En poste depuis 2014, M. Essebsi est le premier président élu démocratiquement au suffrage universel de la Tunisie moderne, l'unique pays rescapé du Printemps arabe.Mais, à 92 ans, il est aussi le plus vieux chef d'Etat au monde, après la reine d'Angleterre Elizabeth II.
Après des mois de spéculation, l'ancien ministre de l'Intérieur de Habib Bourguiba dans les années 1960, a lâché une phrase lourde de sens le week-end dernier, lors du congrès de Nidaa Tounès, parti qu'il avait créé en 2012 dans le sillage de la révolution.
"En toute honnêteté, je ne pense pas que je vais me représenter", a-t-il lancé devant des partisans rassemblés à Monastir (est).
L'âge du président faisait planer de longue date un sérieux doute sur la perspective d'un second mandat --la Constitution de 2014 n'en prévoit pas un de plus.
Lors de sa prise de parole à Monastir, M. Essebsi a lui-même noté vouloir "ouvrir la porte aux jeunes".
- "Effet Bouteflika" -
Mais cette annonce prend une dimension particulière après la démission forcée, en Algérie voisine, du président Abdelaziz Bouteflika, le 2 avril, sous la pression populaire.
Cela "montre qu'il veut sortir de la grande porte et ne pas avoir à subir le sort de Bouteflika", avance la journaliste politique, Assia Atrous.
"Il y a un effet Bouteflika", confirme à l'AFP Chokri Bahria, du laboratoire d'idées tunisien Joussour.
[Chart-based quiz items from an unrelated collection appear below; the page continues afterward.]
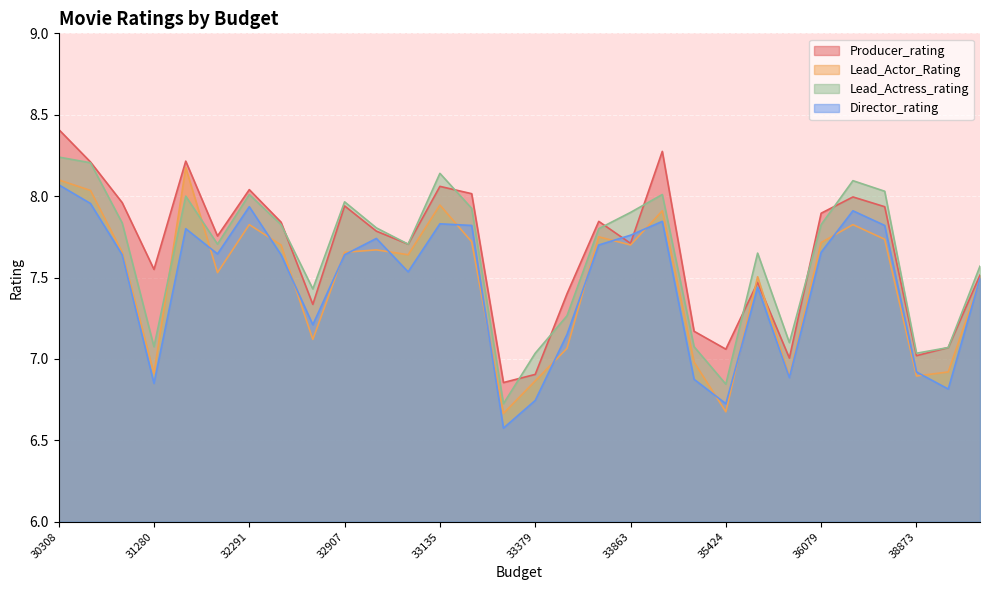

Where does the Lead_Actress_rating series first go above 7?

30308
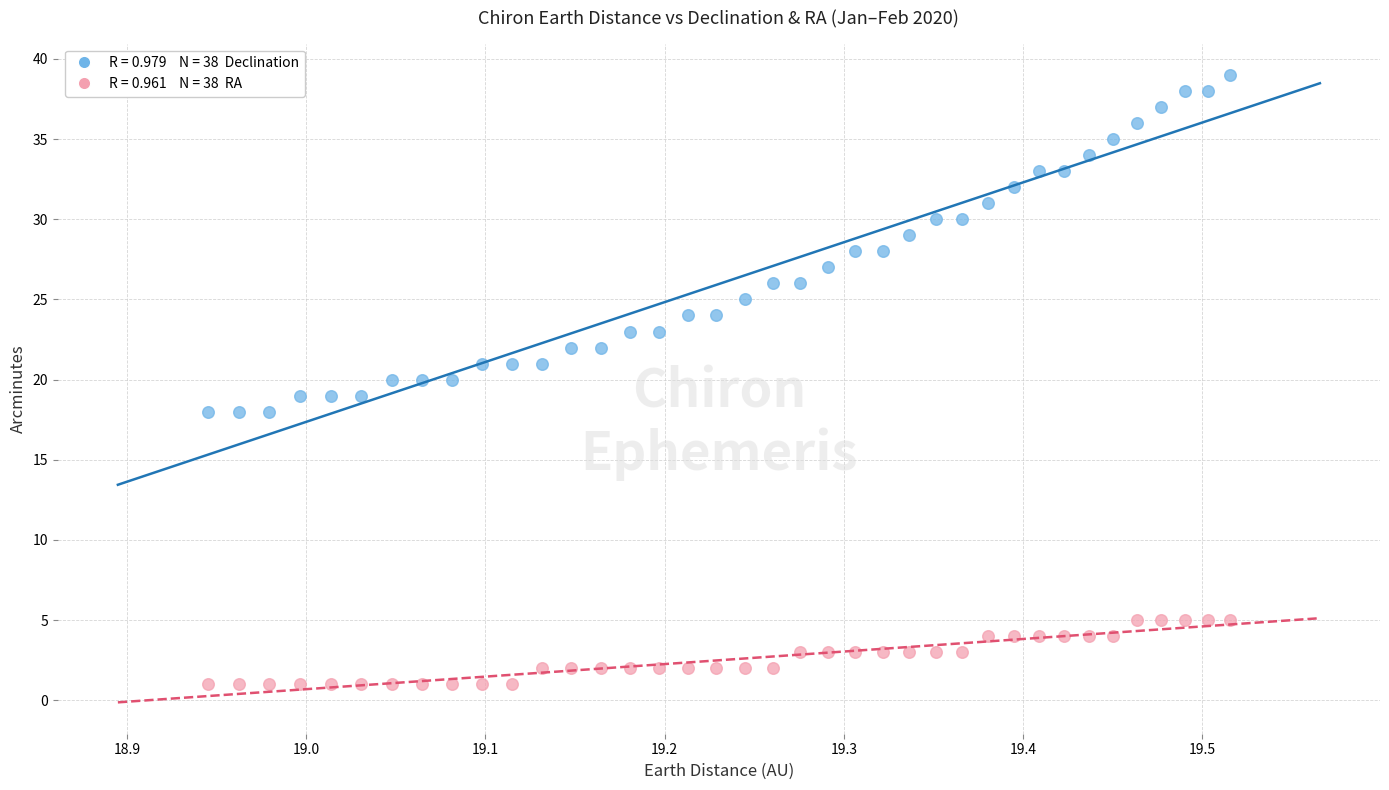

Across all data points, what is the range of Y values (max minus min)?

38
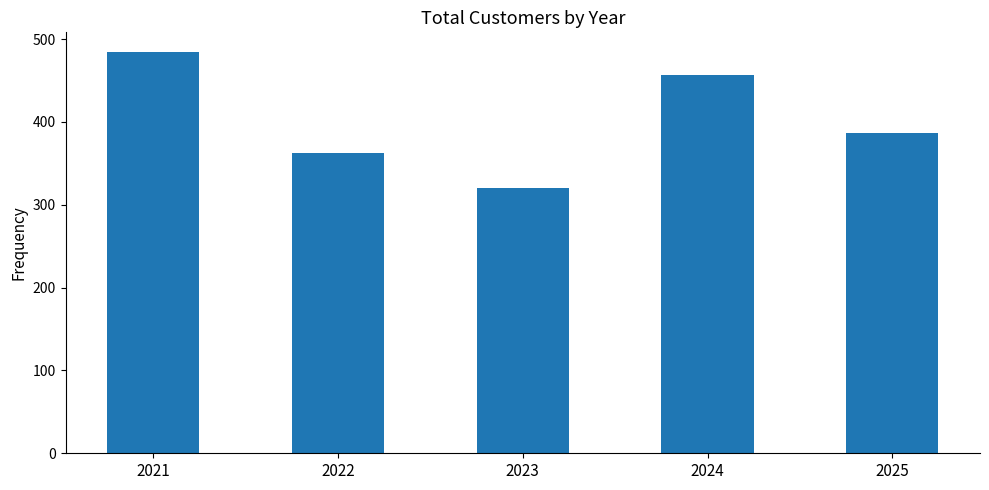

Reading left to right, transcribe all the data shown in this chart.

484	362	320	457	387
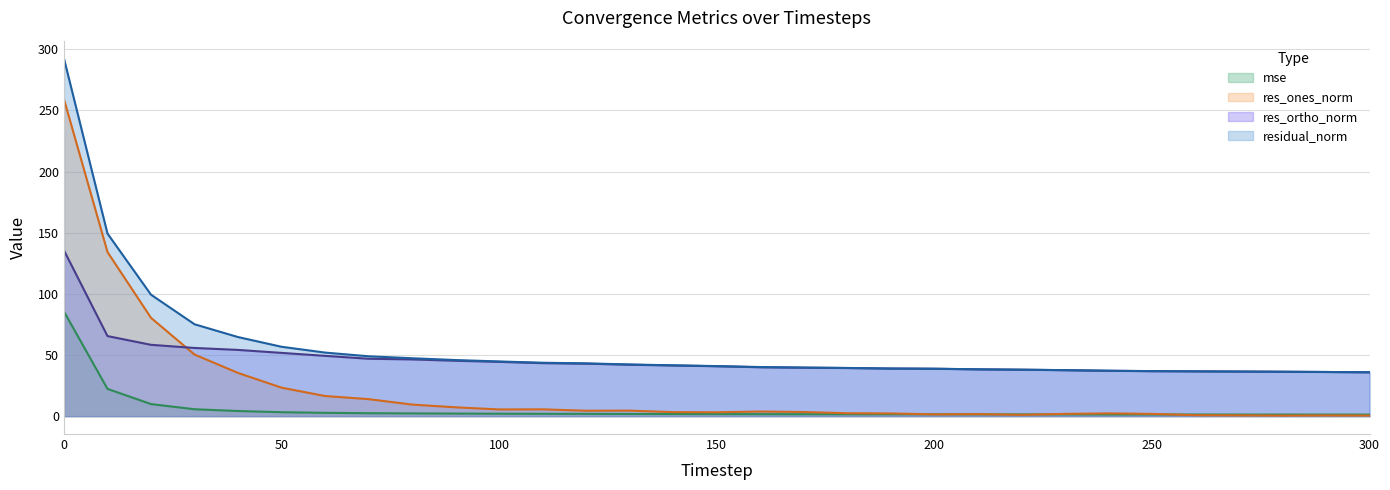

What is the lowest value of the mse series?

1.3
Dans un pays connu pour la vivacité de sa société civile, et son héritage révolutionnaire, le président sortant a "fait le constat qu'il n'avait quasiment aucune chance d'être réélu", ajoute-t-il.
Se représenter aurait qui plus est constitué un pari risqué au regard de l'émiettement de Nidaa Tounès, parti miné par le choc des ambitions.
Dans son discours samedi, Béji Caïd Essebsi a admis ces difficultés, et appelé à un rassemblement de "toutes les forces centristes", par opposition au parti d'inspiration islamiste Ennahdha --sur la droite-- et aux petites formations de gauche.
Après plusieurs mois de passes d'armes, il a surtout tendu la main à son Premier ministre Youssef Chahed, dont il a plaidé la réintégration dans le parti.
Jusqu'à son éviction en septembre dernier, M. Chahed, plus jeune Premier ministre (43 ans) de l'histoire moderne du pays, était au centre d'âpres luttes de pouvoir l'opposant notamment à...Hafedh Caïd Essebsi, le propre fils du chef de l'Etat.
Depuis, les partisans de Youssef Chahed ont lancé fin janvier leur propre formation, Tahia Tounès, d'ores et déjà devenue la deuxième force au Parlement derrière Ennahdha.
- "Tutelle" Ennahdha -
A Monastir, Hafedh Caïd Essebsi est resté stoïquement assis, en silence, durant le meeting d'ouverture du congrès, puis a assuré à des médias locaux qu'il était prêt à soutenir une réintégration de Youssef Chahed.
Et le gel de l'adhésion de M. Chahed à Nidaa a finalement été levé lundi.
Mais il reste à savoir comment ce dernier réagira.
Fin mars, le Premier ministre n'avait pas donné suite à une première main tendue par Béji Caïd Essebsi.
A ce jour, il a toutefois pris soin de garder ses distances publiquement avec Tahia Tounès, au sein duquel il n'a aucune fonction officielle.
Et signe qu'un rapprochement séduit, des photos des deux hommes ensemble ont été partagées sur la page Facebook du Premier ministère, ainsi que sur une importante page de soutien à Youssef Chahed.
Face à Ennahdha, plus structuré et qui a montré sa résilience lors des municipales de 2018, "la nécessité de mettre de côté les querelles d'égo s'impose", argue Chokri Bahria.
Pour Nidaa Tounès, un retour de Youssef Chahed viendrait combler un vide: machine électorale critiquée pour son opacité, ce parti compte beaucoup d'ambitieux mais peu de dirigeants rassembleurs: les seules figures à l'honneur durant le congrès ont été M. Essebsi et Habib Bourguiba.
En réintégrant Nidaa Tounès, Youssef Chahed, lui, hériterait d'"un fonds de commerce et des relais locaux hérités du RCD", l'ex parti du dictateur déchu Zine el Abidine Ben Ali, note encore l'expert de Joussour.
"Un rapprochement lui permettrait aussi de se positionner plus clairement en s'affranchissant de la tutelle d'Ennahdha", dont le soutien est actuellement crucial pour son gouvernement mais qui va devenir un paradoxe de plus en plus difficile à gérer à l'approche de l'élection, poursuit M. Bahria.